What was most interesting was the information about the ships of the era: their speed, capacity and competition; and his serious look at the third class passengers, their backgrounds, ship accommodations, numbers, and fate. He presents touching letters home mailed at the stops where the ship picked up passengers before it began the main trip; tidbits about the largest group of 2nd class men (all from Cornwall) and about the only black man on board as well as the only Japanese passenger. The descriptions of the crew members, especially those who kept the ship going in the furnace rooms, are memorable. And he publishes quite a bit about the survivors: stats, memories and their later lives. He also talks about the 337 bodies ultimately recovered from the ocean; the book has a photo of one — the only image of this I’ve ever seen.
Got this at the Quinn-Ribble garage sale for $3. I’d always wanted to read it, and it was so engrossing and beautifully written that I’m glad I got the hardcover as I am sure I will read it again. Greenblatt looks at all the known facts and documentation about Shakespeare, and operates on the premise that he is the sole author of the works attributed to him. A well-known English lit author and Shakespearian scholar, Greenblatt uses the plays and the history of the period to flesh out Shakespeare’s own story in ways that are sensible and sensitive, and always fascinating. For those who love the Elizabethan era, the book provides an excellent overview of the political and religious goings-on as well.

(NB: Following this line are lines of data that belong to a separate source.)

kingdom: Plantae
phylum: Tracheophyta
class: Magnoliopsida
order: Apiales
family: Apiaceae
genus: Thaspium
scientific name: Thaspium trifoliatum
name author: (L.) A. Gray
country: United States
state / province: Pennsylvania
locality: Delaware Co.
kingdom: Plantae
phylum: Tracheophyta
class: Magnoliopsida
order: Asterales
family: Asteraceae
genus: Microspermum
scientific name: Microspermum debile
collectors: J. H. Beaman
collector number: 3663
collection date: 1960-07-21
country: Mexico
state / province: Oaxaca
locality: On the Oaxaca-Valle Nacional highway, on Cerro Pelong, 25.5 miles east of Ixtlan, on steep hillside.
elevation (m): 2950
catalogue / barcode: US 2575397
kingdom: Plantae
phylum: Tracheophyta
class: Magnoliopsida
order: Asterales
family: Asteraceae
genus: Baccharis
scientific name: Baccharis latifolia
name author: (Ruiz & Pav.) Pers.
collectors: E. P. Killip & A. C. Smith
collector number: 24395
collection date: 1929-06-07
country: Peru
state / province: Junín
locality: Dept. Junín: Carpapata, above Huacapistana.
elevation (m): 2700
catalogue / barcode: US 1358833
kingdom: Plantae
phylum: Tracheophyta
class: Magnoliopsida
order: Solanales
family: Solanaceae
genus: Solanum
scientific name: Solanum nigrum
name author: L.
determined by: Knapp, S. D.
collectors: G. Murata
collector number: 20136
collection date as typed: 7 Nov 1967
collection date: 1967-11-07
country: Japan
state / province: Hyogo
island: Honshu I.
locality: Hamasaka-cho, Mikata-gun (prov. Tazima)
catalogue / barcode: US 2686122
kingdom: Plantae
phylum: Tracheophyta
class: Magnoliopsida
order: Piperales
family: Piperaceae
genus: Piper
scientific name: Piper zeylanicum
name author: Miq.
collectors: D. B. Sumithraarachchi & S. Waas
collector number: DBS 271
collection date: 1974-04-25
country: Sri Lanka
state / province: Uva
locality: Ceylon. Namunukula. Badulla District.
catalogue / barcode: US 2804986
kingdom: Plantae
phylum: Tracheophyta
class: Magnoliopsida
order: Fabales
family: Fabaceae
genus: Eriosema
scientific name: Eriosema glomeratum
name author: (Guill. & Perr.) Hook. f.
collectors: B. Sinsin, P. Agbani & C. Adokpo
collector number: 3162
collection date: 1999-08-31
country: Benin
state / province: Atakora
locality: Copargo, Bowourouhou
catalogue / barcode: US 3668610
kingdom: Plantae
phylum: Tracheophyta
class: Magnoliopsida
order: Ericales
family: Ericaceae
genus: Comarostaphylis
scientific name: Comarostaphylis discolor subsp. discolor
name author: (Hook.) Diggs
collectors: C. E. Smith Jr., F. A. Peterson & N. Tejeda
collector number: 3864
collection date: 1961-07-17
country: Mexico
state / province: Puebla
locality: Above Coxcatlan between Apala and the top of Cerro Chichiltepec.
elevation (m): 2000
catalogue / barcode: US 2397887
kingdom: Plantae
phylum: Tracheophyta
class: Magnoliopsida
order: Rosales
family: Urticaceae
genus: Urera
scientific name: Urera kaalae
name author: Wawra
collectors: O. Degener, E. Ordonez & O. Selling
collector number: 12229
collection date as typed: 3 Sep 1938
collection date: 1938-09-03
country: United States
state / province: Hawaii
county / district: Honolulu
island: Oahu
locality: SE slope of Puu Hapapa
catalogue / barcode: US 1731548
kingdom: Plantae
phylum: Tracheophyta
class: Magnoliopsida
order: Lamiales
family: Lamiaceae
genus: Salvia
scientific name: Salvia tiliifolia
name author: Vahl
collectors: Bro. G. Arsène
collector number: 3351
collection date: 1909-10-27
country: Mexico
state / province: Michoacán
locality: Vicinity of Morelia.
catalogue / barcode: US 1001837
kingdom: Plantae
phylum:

Best mystery book of the summer: "The Royal Wulff Murders" by Keith McCafferty. A Montana setting, lots of compelling characters and fly-fishing. What's not to like? My husband is a fly fisherman and ties his own flies so all of this background was easily understandable to me, without any actual fishing experience. One of the premier trout streams in our region is located just outside Madison so all the environmental sub-text of the story was of as much interest as the mystery. This is McCafferty's first novel and I can't wait for the next one.